Sometimes a song is so powerful that just simply hearing it will compel fellow artistic spirits into action. And sometimes a video is so powerful that it inspires those who see it to dig deeper into the story behind and just learn a little bit of history themselves. But it’s rare that the video and song come together in such a powerful presentation that there are very few words that could describe how stunning it really is. But as is our duty, we shall try.
First, allow us to introduce you to Alialujah Choir from Portland, OR. A collection of well known artists in the Pacific Northwest scene, Alialujah Choir was assembled by Adam Shearer and Aila Farah of Weinland and Adam Selzer of Norfolk & Western and M. Ward. When they gathered to record their new single “A House, A Home” and full length, self-titled debut album, they simply wanted to so make music for the sake of making music together and to find an escape from the frantic lifestyle of touring musicians. They had no commercial ambitions, just artistic ones, but a funny thing happened along the way; they made a seriously accessible record, largely due to the producing skills of Selzer and the comfortable confines of the Type Foundry studio. The album is chock full of of rich layers of sound created with sparse instrumentation, and there’s never a lacking moment from the beginning to end.

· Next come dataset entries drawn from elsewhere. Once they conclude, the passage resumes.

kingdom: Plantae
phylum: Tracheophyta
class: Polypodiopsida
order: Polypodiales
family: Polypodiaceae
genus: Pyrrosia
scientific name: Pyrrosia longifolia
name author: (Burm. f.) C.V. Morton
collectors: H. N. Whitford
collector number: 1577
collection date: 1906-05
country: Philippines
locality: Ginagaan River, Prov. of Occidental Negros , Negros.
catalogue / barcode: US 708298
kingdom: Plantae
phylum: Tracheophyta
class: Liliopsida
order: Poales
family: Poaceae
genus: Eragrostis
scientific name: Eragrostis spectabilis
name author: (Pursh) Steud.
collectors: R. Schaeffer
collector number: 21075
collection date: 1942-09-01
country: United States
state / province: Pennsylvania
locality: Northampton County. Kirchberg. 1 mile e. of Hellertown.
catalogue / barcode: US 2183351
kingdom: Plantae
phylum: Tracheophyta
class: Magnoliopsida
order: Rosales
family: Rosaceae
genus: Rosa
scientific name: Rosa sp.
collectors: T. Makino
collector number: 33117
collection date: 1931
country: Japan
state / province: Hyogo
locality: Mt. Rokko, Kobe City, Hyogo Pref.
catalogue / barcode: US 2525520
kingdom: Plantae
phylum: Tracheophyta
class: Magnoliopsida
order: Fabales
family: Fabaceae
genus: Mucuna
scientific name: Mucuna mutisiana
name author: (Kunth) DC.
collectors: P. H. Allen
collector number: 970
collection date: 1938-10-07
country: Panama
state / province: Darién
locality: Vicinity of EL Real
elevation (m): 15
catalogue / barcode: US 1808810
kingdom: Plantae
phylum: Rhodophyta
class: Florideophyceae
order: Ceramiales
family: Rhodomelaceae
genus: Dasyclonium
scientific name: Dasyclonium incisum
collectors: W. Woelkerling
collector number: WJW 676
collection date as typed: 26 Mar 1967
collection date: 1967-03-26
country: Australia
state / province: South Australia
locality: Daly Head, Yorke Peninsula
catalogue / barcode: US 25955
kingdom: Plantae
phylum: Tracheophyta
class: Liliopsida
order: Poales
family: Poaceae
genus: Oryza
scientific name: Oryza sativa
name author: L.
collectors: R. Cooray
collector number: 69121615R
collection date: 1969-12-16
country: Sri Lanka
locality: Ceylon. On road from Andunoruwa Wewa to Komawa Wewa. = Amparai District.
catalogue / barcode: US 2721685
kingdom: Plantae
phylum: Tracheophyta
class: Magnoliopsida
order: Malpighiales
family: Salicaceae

The single for “A House, A Home” is inspired by the true story of Dr. James Hawthorne, a respected 19th Century physician whose approach to treatment for patients with mental illness was respected and admired for the attention and kindness he offered, at a time when many others were quick to discard them and cast them aside. Written from the perspective of a young man in Dr. Hawthorne’s care, the lyrics deal with his conflicting emotions about the girl he has been in love with during his time at the Oregon Hospital For The Insane, but whom he also suspects of having a relationship with Dr. Hawthorne. The man is convinced of his suspicions after seeing her leaving the Doctor’s office and takes his own life. Only in the afterlife when he is cured of his afflictions can he see he was wrong and that his own condition lead him to believe in things that were not true or wildly exaggerating his own fears, but luckily he is able to take comfort knowing that the girl does indeed reciprocate his feelings and he is able to find peace with himself.